**BRIEF:**
Copy the text of every record below line for line, without changing anything and leaving out the pictures.

**DATA RECORDS:**
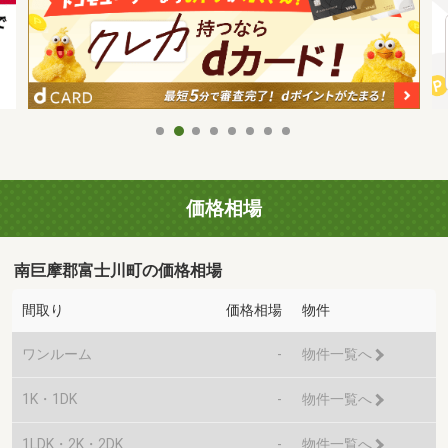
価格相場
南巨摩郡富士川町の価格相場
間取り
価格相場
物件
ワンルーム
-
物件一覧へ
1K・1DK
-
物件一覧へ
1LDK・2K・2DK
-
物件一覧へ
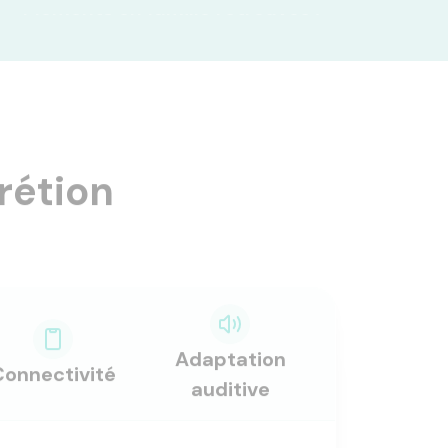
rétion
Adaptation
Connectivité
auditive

**ANSWER SECTION:**
価格相場
南巨摩郡富士川町の価格相場
間取り
価格相場
物件
ワンルーム
-
物件一覧へ
1K・1DK
-
物件一覧へ
1LDK・2K・2DK
-
物件一覧へ
rétion
Adaptation
Connectivité
auditive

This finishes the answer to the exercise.